Le Doan T, Praseuth D, Perrouault L, Chassignol M, Thuong N T, Hélène C
Laboratoire de Biophysique, Muséum National d'Histoire Naturelle, INSERM U201, CNRS UA 481, Paris, France.
Bioconjug Chem. 1990 Mar-Apr;1(2):108-13. doi: 10.1021/bc00002a004.

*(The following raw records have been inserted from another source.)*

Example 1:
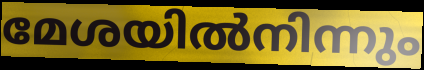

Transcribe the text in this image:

മേശയിൽനിന്നും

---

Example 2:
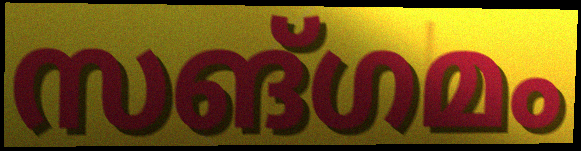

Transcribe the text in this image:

സങ്ഗമം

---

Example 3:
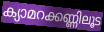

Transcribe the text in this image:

ക്യാമറക്കണ്ണിലൂട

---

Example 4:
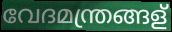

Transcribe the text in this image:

വേദമന്ത്രങ്ങള്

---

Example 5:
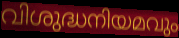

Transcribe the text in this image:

വിശുദ്ധനിയമവും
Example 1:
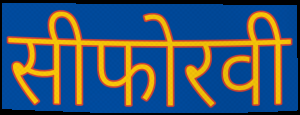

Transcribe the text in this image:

सीफोरवी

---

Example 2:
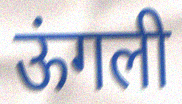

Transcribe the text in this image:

ऊंगली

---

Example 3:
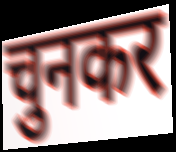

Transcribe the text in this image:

चुनकर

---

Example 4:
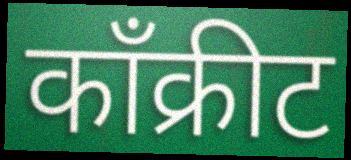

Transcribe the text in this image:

काँक्रीट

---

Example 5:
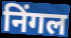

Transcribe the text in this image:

निंगल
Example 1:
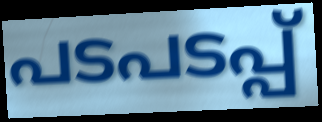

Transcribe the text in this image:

പടപടപ്പ്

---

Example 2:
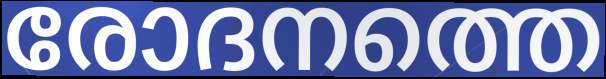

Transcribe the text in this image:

രോദനത്തെ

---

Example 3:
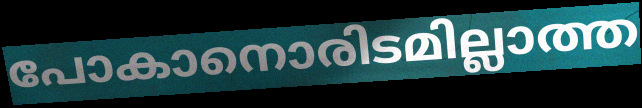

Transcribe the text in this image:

പോകാനൊരിടമില്ലാത്ത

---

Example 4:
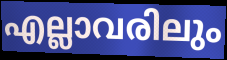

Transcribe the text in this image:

എല്ലാവരിലും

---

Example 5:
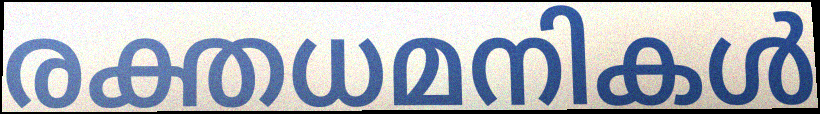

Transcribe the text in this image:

രക്തധമനികൾ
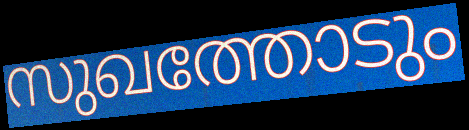
സുഖത്തോടും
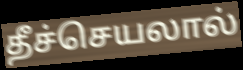
தீச்செயலால்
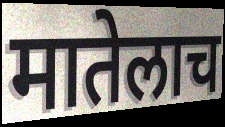
मातेलाच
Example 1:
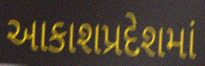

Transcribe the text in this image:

આકાશપ્રદેશમાં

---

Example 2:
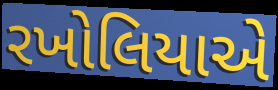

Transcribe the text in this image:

રખોલિયાએ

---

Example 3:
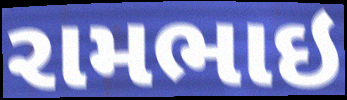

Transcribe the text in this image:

રામભાઇ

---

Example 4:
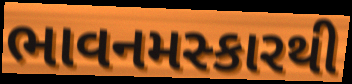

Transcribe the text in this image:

ભાવનમસ્કારથી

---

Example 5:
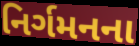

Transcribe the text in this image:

નિર્ગમનના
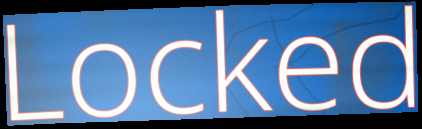
Locked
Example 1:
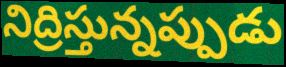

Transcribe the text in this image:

నిద్రిస్తున్నప్పుడు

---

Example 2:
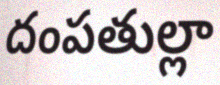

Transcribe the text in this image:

Porphyrins linked to oligonucleotides produce various types of photodamage on a complementary target DNA. The observed reactions include oxidation of guanine bases and cross-linking reactions of the oligonucleotide to its target sequence. Guanines located close to the porphyrin macrocycle were the most altered as compared to more remote guanines on the target sequence. No specific reaction was observed when the complexes were dissociated at temperatures above the melting temperature of the oligonucleotide-target hybrid. Both cross-linking and oxidation reactions accounted for ca. 60% modification of the target chains in the complex. Our results show that oligonucleotides covalently linked to porphyrins are efficient systems for inducing irreversible sequence-specific photodamage on a target DNA.
与寡核苷酸相连的卟啉会对互补的靶标DNA产生多种类型的光损伤。观察到的反应包括鸟嘌呤碱基的氧化以及寡核苷酸与其靶标序列的交联反应。与靶标序列上距离较远的鸟嘌呤相比,靠近卟啉大环的鸟嘌呤变化最大。当复合物在高于寡核苷酸 - 靶标杂交体解链温度的温度下解离时,未观察到特异性反应。交联反应和氧化反应均约占复合物中靶标链修饰的60%。我们的结果表明,与卟啉共价相连的寡核苷酸是在靶标DNA上诱导不可逆序列特异性光损伤的有效体系。